Tes diagnosis untuk hepatitis C termasuk : antibodi HCV, ELISA, Western blot, dan RNA HCV kuantitatif. Polymerase chain reaction (PCR) dapat mendeteksi RNA HCV satu hingga dua minggu setelah infeksi, sedangkan antibodi baru terbentuk dan baru dapat ditemukan dalam waktu yang lebih lama.

Hepatitis C kronis merupakan infeksi dengan virus hepatitis C yang menetap selma lebih dari enam bulan berdasarkan keberadaan RNA-nya. karena infeksi kronis umumnya baru menunjukkan gejala setelah berpuluh tahun, Dokter biasanya baru menemukan kasus pada saat pemeriksaan fungsi hati atau saat melakukan penapisan rutin pada orang berisiko tinggi. Pemeriksaan ini tidak dapat membedakan antara infeksi akut dan infeksi kronis.
  • Pemeriksaan Darah

Pemeriksaan hepatitis C biasanya dimulai dengan pemeriksaan darah untuk mendeteksi apakah ada antibodi terhadap HCV dengan menggunakan uji imunoasai enzim (enzyme immunoassay).
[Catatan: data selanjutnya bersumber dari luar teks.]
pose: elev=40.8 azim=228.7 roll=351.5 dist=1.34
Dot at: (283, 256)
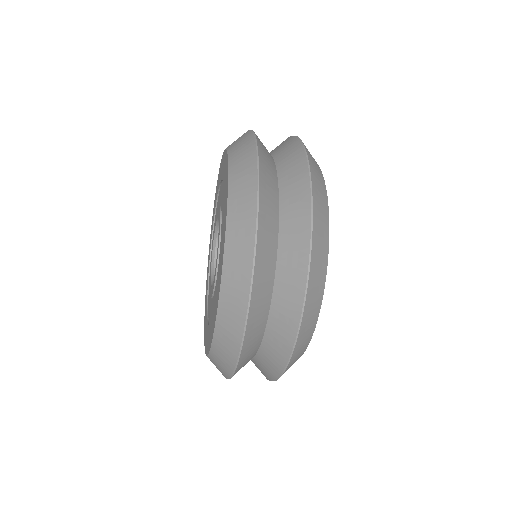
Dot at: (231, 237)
Jika hasil pemeriksaan ini positif, dilakukan pemeriksaan kedua untuk memastikan uji imunoasai dan untuk menentukan beratnya penyakit. Uji imunoblot positif, orang tersebut pernah mengalami infeksi namun sudah teratasi baik dengan pengobatan maupun secara spontan, jika imunoblot negatif, artinya uji imunoasai salah. Uji imunoasai baru akan memberikan hasil positif enam hingga ddelapan minggu setelah infeksi. Enzim hati dapat bervariasi selama tahap awal infeksi, rata-rata enzim tersebut mulai meningkat tujuh minggu setelah infeksi. Enzim hati tidak terlalu berkaitan dengan beratnya penyakit.
  • Biopsi

Biopsi hati dapat menentukan deraja kerusakan hati, namun prosedur tersebut memiliki beberapa resiko. Perubahan khas yang biasanya terdeteksi melalui biopsi meliputi limfosit di dalam jaringan hati, folikel limfoid di dalam trias hepatika, dan perubahan pada saluran empedu. Terdapat beberapa pemeriksaan darah untuk menentukan tingkat kerusakan dan menyingkirkan perlunya biopsi.
  • Penapisan

Hanya 5-50% dari orang-orang yang terinfeksi di Amerika Serikat dan kanada yang mengetahui status mereka. Pemeriksaan hepatitis C sangat dianjurkan untuk orang berisiko tinggi, termasuk orang yang memiliki tato. Penapisan juga disarankan pada orang dengan peningkatan kadar enzim hati, karena seringkali hal ini merupakan satu-satunya tanda hepatitis kronis. Penapisan rutin tidak disarankan di Amerika Serikat.